▸ **Work item**: Restate, exactly as written, the entries below from the line that holds "Red cadmium" through the line that holds "lable TrailWatch™ system". Pictures are not part of the copy.

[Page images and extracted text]
....................

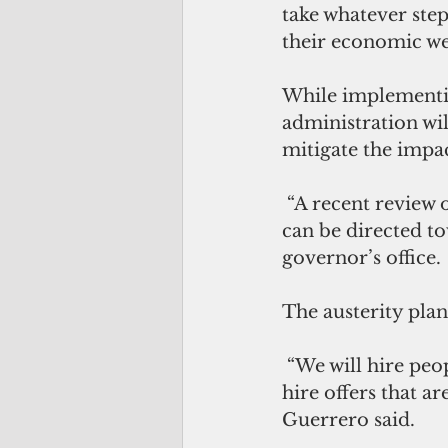
take whatever step
their economic we
While implementin
administration will
mitigate the impa
 “A recent review of budgetary status shows a potential of up to $10 million that 
can be directed to
governor’s office.
The austerity plan
 “We will hire people as we feel the need for public service. We will continue to 
hire offers that 
Guerrero said.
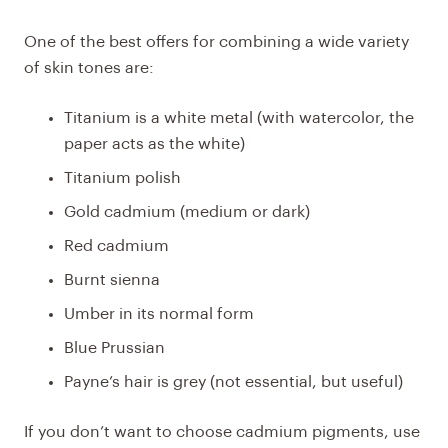
One of the best offers for combining a wide variety
of skin tones are:
Titanium is a white metal (with watercolor, the
paper acts as the white)
Titanium polish
Gold cadmium (medium or dark)
Red cadmium
Burnt sienna
Umber in its normal form
Blue Prussian
Payne’s hair is grey (not essential, but useful)
If you don’t want to choose cadmium pigments, use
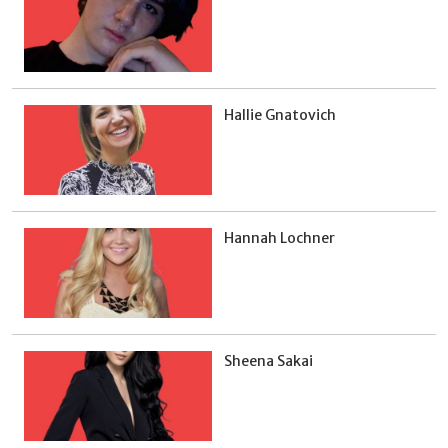
Hallie Gnatovich
Hannah Lochner
Sheena Sakai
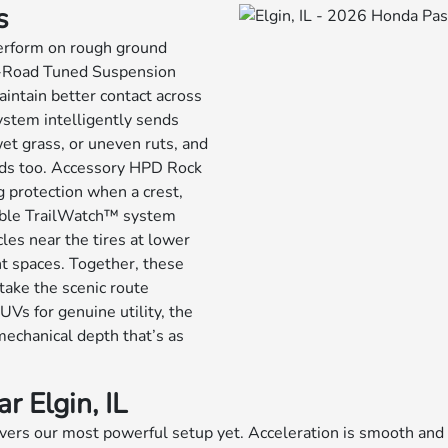
s
perform on rough ground
ff-Road Tuned Suspension
intain better contact across
stem intelligently sends
wet grass, or uneven ruts, and
oads too. Accessory HPD Rock
 protection when a crest,
lable TrailWatch™ system
les near the tires at lower
t spaces. Together, these
take the scenic route
UVs for genuine utility, the
mechanical depth that’s as
 Elgin, IL
elivers our most powerful setup yet. Acceleration is smooth an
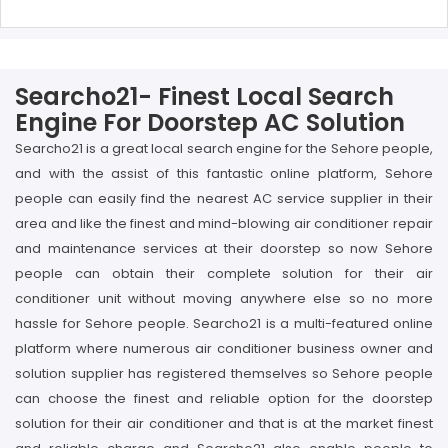
Searcho21- Finest Local Search
Engine For Doorstep AC Solution
Searcho21 is a great local search engine for the Sehore people,
and with the assist of this fantastic online platform, Sehore
people can easily find the nearest AC service supplier in their
area and like the finest and mind-blowing air conditioner repair
and maintenance services at their doorstep so now Sehore
people can obtain their complete solution for their air
conditioner unit without moving anywhere else so no more
hassle for Sehore people. Searcho21 is a multi-featured online
platform where numerous air conditioner business owner and
solution supplier has registered themselves so Sehore people
can choose the finest and reliable option for the doorstep
solution for their air conditioner and that is at the market finest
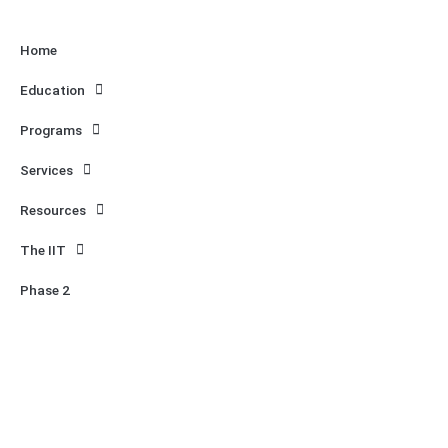
Home
Education
Programs
Services
Resources
The IIT
Phase 2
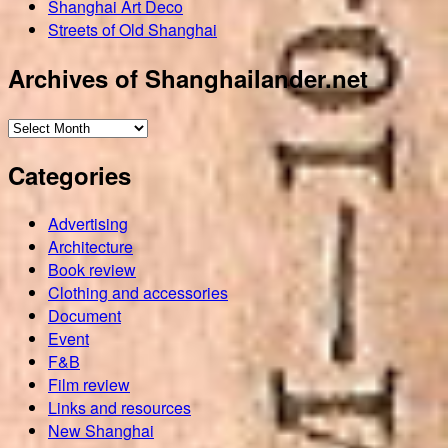
Shanghai Art Deco
Streets of Old Shanghai
Archives of Shanghailander.net
Archives
of
Categories
Shanghailander.net
Advertising
Architecture
Book review
Clothing and accessories
Document
Event
F&B
Film review
Links and resources
New Shanghai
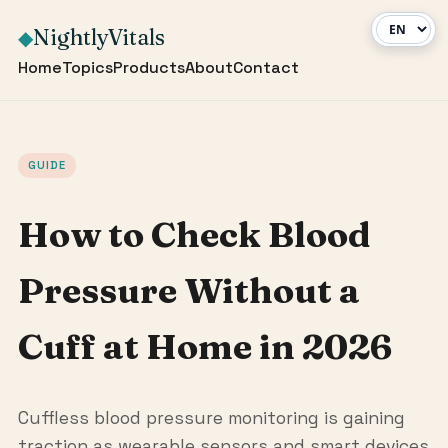
NightlyVitals
◆
Home
Topics
Products
About
Contact
GUIDE
How to Check Blood
Pressure Without a
Cuff at Home in 2026
Cuffless blood pressure monitoring is gaining
traction as wearable sensors and smart devices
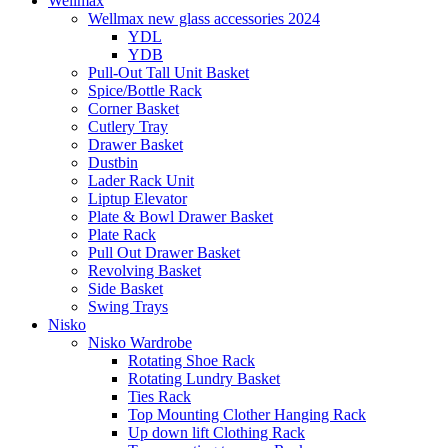
Wellmax
Wellmax new glass accessories 2024
YDL
YDB
Pull-Out Tall Unit Basket
Spice/Bottle Rack
Corner Basket
Cutlery Tray
Drawer Basket
Dustbin
Lader Rack Unit
Liptup Elevator
Plate & Bowl Drawer Basket
Plate Rack
Pull Out Drawer Basket
Revolving Basket
Side Basket
Swing Trays
Nisko
Nisko Wardrobe
Rotating Shoe Rack
Rotating Lundry Basket
Ties Rack
Top Mounting Clother Hanging Rack
Up down lift Clothing Rack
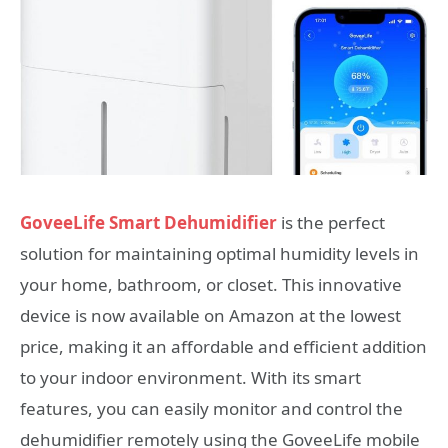
GoveeLife Smart Dehumidifier
is the perfect
solution for maintaining optimal humidity levels in
your home, bathroom, or closet. This innovative
device is now available on Amazon at the lowest
price, making it an affordable and efficient addition
to your indoor environment. With its smart
features, you can easily monitor and control the
dehumidifier remotely using the GoveeLife mobile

....................

▸ **Written reply**:
Red cadmium
Burnt sienna
Umber in its normal form
Blue Prussian
Payne’s hair is grey (not essential, but useful)
If you don’t want to choose cadmium pigments, use
Hallie Gnatovich
Hannah Lochner
Sheena Sakai
s
perform on rough ground
ff-Road Tuned Suspension
intain better contact across
stem intelligently sends
wet grass, or uneven ruts, and
oads too. Accessory HPD Rock
 protection when a crest,
lable TrailWatch™ system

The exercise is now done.